Fifth: The veto should not be allowed to
block the Security Council from shouldering its responsibility. This issue will indeed be
discussed under another agenda item here in the General Assembly, but a number of
interesting suggestions regarding the possibility of arriving at agreements on how to
restrict the use of the veto were made during the General Assembly general debate, some of
which would contribute to increased credibility of the Council.
Sixth: The same is true regarding the
compositon of the Security Council. An enlarged council, better reflecting the general
membership of the UN, will act with greater authority and increased credibility, and
thereby increase the security of both states and individuals.
Mr President,
Allow me once again to come back to that
briefing by Mr Morris, one year ago in the Security Council, regarding the humanitarian
situation in Kosovo. That meeting also highlighted to us the need for the Security Council
to be more open to outside expertise and influence. More can be done by Council members:
to allow parties concerned, UN agencies or relevant Non Governmental Organizations to
contribute to its deliberations on specific issues. Also the Security Council would be
well served to build on a practice that has been developed during the last year to more
often allow for briefings from the Secretary-General or his representatives, Chairpersons
of sanctions committees etc to brief in open meetings. This is not only a question of
democracy and transparency, but also a way for the Security Council to better get messages
across to the general membership. Measures to involve this membership to a greater extent
in the work of the Council, will also contribute to enhance its authority. We realize
fully the need for council members to deliber behind closed doors when specific situations
so require, but we also expect substantial briefings to follow such meetings. Gradual
improvements in this regard have been duly noted.
Mr President,
I have mentioned but a few, and for the
Security Council perhaps more problematic issues. But I would also like to put on record
due credit to the Council for its efforts in several other questions on its agenda.

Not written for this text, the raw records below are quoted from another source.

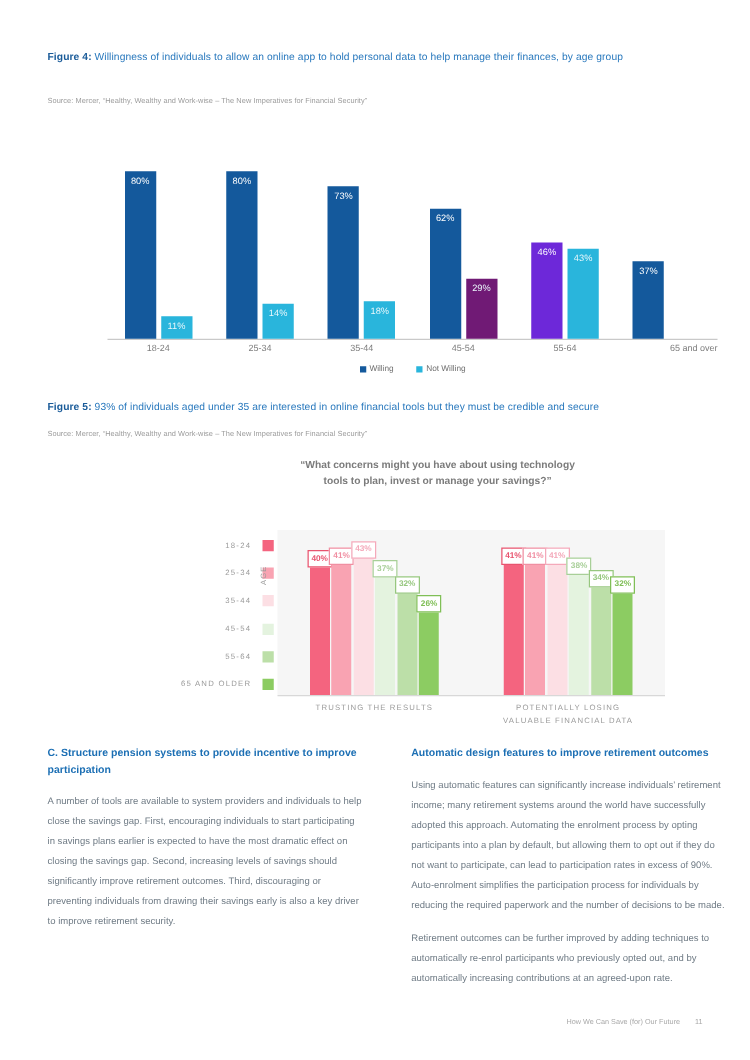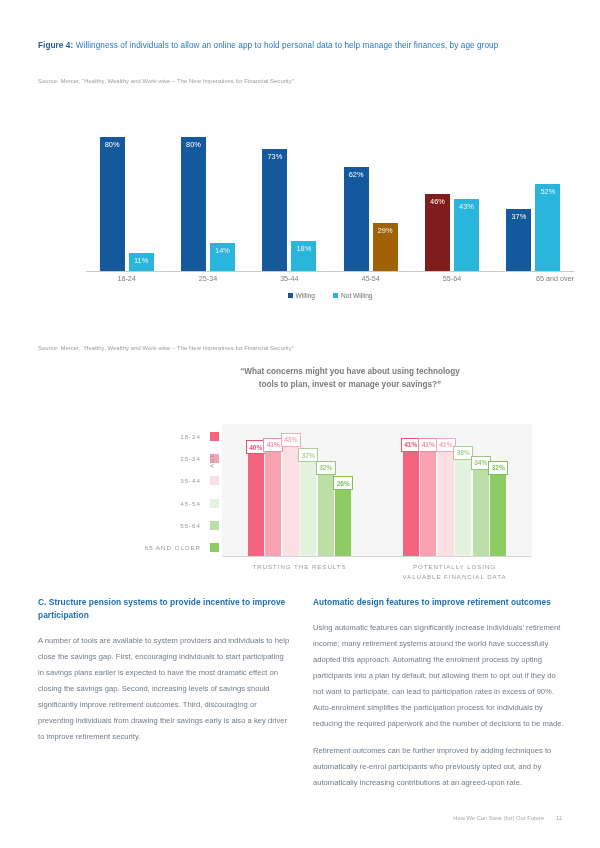--- a/index.html
+++ b/index.html
@@ -188,9 +188,6 @@
           <div class="c1-bar" style="width: 25px; height: 61.79px; background: rgb(20, 89, 156);">
             <span class="vlabel">37%</span>
           </div>
-          <div class="c1-bar light" style="width: 25px; height: 86.84px; background: rgb(41, 181, 220); margin-left: 4px;">
-            <span class="vlabel">52%</span>
-          </div>
         </div>
       </div>
     <div class="c1-xlabels" id="c1-xlabels">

The Security Council has indeed asserted
itself in many areas: In East Timor the Council has shown commitment in support of the
process, led by the Secretary-General for the East Timorese people to have their say in
the future of that territory. Peace has come closer for the people of Sierra Leone, the
Central African Republic and Guinea-Bissau. The issue of Libya has progressed
considerably. At the same time we hope to see renewed efforts regarding Iraq,
Ethiopia-Eritrea, Angola, Democratic Republic of Congo, Somalia and the very tense
situation prevailing in Burundi, among others. The endurance and the commitment of the
Security Council will be thoroughly tested.
Mr President,
An important debate has been started by
the Secretary-General in his introducton of the annual report on the work of the
Organization, regarding how far the responsibility of the Security Council goes when it
comes to humanitarian emergencies, or faced with massive breaches of human rights and
other crimes against civilians. We have put forward our views on this matter and they
coincide very much with those of the Secretary General. Here I would just like to say that
we surely realize that the Security Council may not be able to resolve all conflicts. But
we, as members of the United Nations, and all of us, as human beings, have reason to
expect that the Council will at all times manifest a serious effort to stop human
suffering, resulting from threats to peace, no matter where they occur.
This is indeed a heavy burden falling on
its members. We know that the Charter says that they carry out their obligations on behalf
of all Member States of this organization. Therefore, they must also be able to count on
the support of all of us when they take on this immense task.